• _Selected excerpt_:
Flatpak Firefox in Fedora Kinoite/Silverblue/rpm-ostree
Fedora Kinoite and Silverblue come shipped with Firefox pre-installed, but without hardware acceleration libraries because of licensing issues with those dependencies.
To fix this, here’s the short version:
# Uninstalls Firefox from base ostree image. Requires restart
sudo rpm-ostree override remove firefox firefox-langpacks
# Installs Firefox
flatpak install flathub org.mozilla.firefox
# Extensions for video codecs, hardware acceleration drivers, etc
flatpak install flathub org.freedesktop.Platform.ffmpeg-full org.freedesktop.Platform.VAAPI.Intel org.freedesktop.Platform.GL.default
More info on additional Flatpak runtime extensions: https://docs.flatpak.org/en/latest/available-runtimes.html
If this doesn’t resolve your performance issues completely, there are more tips below in this post.
Further Firefox changes
In case you still have performance problems, you may have some success with the tips by Dadrophenia from Reddit, such as visiting about:config
and changing to the following settings:
gfx.webrender.all=true
media.ffmpeg.vaapi.enabled=true
media.ffvpx.enabled=false # (maybe not required anymore?)

• _Apply what you read_:
1/ Rewrite the Flatpak Firefox guide from "Flatpak Firefox in" up to and including "in this post.", substituting "legal restrictions" for "licensing issues".
2/ Resume the Flatpak Firefox guide after its final line.

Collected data

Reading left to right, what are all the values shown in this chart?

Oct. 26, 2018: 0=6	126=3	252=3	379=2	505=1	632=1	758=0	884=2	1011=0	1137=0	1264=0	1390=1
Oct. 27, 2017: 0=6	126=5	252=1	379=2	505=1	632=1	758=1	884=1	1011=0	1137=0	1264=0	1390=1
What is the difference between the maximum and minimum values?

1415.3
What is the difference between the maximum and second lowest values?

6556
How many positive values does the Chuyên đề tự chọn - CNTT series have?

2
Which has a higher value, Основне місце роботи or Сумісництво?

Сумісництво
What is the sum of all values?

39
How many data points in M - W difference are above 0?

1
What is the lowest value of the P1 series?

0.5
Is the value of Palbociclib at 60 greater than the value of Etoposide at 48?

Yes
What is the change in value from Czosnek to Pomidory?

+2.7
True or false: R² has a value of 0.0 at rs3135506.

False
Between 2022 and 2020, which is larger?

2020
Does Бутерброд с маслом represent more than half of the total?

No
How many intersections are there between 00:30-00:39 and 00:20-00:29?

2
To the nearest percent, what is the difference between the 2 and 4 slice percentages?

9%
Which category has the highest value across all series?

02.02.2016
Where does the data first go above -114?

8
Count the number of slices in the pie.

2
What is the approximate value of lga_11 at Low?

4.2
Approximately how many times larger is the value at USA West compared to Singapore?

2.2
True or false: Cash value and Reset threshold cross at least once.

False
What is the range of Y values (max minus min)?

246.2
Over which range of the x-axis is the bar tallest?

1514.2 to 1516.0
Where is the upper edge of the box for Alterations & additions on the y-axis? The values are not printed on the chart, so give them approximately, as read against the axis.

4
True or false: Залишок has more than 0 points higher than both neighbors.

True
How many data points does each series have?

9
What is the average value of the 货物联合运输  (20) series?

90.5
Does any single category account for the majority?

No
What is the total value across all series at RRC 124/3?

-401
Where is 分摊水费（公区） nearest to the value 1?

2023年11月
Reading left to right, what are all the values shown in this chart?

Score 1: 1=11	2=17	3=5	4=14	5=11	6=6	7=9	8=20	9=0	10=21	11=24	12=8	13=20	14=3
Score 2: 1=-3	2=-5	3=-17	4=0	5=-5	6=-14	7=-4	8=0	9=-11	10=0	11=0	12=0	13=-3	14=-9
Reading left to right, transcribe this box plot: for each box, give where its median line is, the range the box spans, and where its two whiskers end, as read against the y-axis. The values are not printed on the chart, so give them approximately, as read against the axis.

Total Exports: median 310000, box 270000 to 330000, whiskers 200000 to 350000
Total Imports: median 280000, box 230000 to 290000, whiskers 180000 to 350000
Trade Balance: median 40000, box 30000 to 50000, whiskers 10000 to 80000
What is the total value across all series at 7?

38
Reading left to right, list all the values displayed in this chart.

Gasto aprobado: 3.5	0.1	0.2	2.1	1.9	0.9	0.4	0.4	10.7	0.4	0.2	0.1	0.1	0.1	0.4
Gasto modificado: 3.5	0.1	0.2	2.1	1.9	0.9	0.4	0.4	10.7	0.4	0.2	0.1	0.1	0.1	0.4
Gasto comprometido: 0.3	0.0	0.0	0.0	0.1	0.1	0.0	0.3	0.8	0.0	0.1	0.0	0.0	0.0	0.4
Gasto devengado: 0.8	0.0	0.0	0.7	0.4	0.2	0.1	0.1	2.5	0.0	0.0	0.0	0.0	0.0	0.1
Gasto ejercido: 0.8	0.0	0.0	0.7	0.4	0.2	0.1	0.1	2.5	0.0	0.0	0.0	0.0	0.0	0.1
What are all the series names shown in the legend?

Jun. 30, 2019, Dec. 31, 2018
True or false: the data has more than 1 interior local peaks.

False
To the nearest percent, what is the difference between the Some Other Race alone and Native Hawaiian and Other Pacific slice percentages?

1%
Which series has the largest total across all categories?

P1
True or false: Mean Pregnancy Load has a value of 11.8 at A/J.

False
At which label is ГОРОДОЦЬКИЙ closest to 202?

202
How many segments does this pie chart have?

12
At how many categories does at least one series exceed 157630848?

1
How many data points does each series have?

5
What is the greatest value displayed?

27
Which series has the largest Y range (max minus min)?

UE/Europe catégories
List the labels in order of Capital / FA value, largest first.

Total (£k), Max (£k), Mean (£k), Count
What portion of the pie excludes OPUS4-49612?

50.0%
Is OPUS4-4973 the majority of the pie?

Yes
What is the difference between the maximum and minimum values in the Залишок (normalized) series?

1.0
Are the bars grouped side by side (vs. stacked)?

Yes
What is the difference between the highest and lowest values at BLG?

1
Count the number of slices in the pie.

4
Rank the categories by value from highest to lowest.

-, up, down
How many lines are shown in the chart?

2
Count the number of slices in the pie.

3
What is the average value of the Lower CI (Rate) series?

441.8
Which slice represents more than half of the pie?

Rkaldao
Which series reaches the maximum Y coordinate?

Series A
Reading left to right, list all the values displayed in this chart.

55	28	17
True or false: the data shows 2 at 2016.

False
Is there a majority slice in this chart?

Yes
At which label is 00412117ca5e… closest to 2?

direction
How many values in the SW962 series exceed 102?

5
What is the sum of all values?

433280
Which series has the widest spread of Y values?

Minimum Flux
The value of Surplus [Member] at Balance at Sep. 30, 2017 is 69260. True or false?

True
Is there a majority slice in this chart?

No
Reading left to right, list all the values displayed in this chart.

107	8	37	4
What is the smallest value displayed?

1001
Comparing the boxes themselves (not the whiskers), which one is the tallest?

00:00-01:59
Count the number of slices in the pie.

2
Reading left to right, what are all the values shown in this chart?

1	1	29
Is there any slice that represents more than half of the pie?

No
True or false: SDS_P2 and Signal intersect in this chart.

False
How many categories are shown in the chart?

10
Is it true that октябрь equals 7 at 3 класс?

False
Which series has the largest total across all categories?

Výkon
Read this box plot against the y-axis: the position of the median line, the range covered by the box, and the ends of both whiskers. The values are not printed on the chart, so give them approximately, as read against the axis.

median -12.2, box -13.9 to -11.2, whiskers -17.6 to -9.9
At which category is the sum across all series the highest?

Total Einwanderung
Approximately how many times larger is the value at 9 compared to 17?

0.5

• _Responses_:
1/
Flatpak Firefox in Fedora Kinoite/Silverblue/rpm-ostree
Fedora Kinoite and Silverblue come shipped with Firefox pre-installed, but without hardware acceleration libraries because of legal restrictions with those dependencies.
To fix this, here’s the short version:
# Uninstalls Firefox from base ostree image. Requires restart
sudo rpm-ostree override remove firefox firefox-langpacks
# Installs Firefox
flatpak install flathub org.mozilla.firefox
# Extensions for video codecs, hardware acceleration drivers, etc
flatpak install flathub org.freedesktop.Platform.ffmpeg-full org.freedesktop.Platform.VAAPI.Intel org.freedesktop.Platform.GL.default
More info on additional Flatpak runtime extensions: https://docs.flatpak.org/en/latest/available-runtimes.html
If this doesn’t resolve your performance issues completely, there are more tips below in this post.

2/
media.av1.enabled=false # (maybe not required anymore?)
There’s also this wiki page from Fedora regarding hardware acceleration that might be useful: https://fedoraproject.org/wiki/Firefox_Hardware_acceleration Note: it assumes regular DNF/YUM install, not Flatpak.
Fallback to rpm-ostree install
RPM Fusion repository doesn’t work super great with rpm-ostree, however they do have a dedicated guide on this topic: https://rpmfusion.org/Howto/OSTree
This then assumes you don’t override the ostree base image. You can revert your Firefox overrides by running:
# Re-enables Firefox from base ostree image. Requires restart
sudo rpm-ostree override reset firefox firefox-langpacks
# ^^^^^
# "reset" instead of "remove"
Fallback to Chromium
I know, I know… We’re talking about Firefox here. But some workloads like hardware-accelerated video encoding × Firefox × Flatpak × Wayland, are perhaps not super well supported yet.
Chromium handles this better, and can sometimes be a necessary option when your job relies on web conference tools like Zoom or Google Meet.
Switching to the Flatpak version of Brave (which is a Chromium-based browser) has worked great for me whenever my Firefox starts hogging CPU.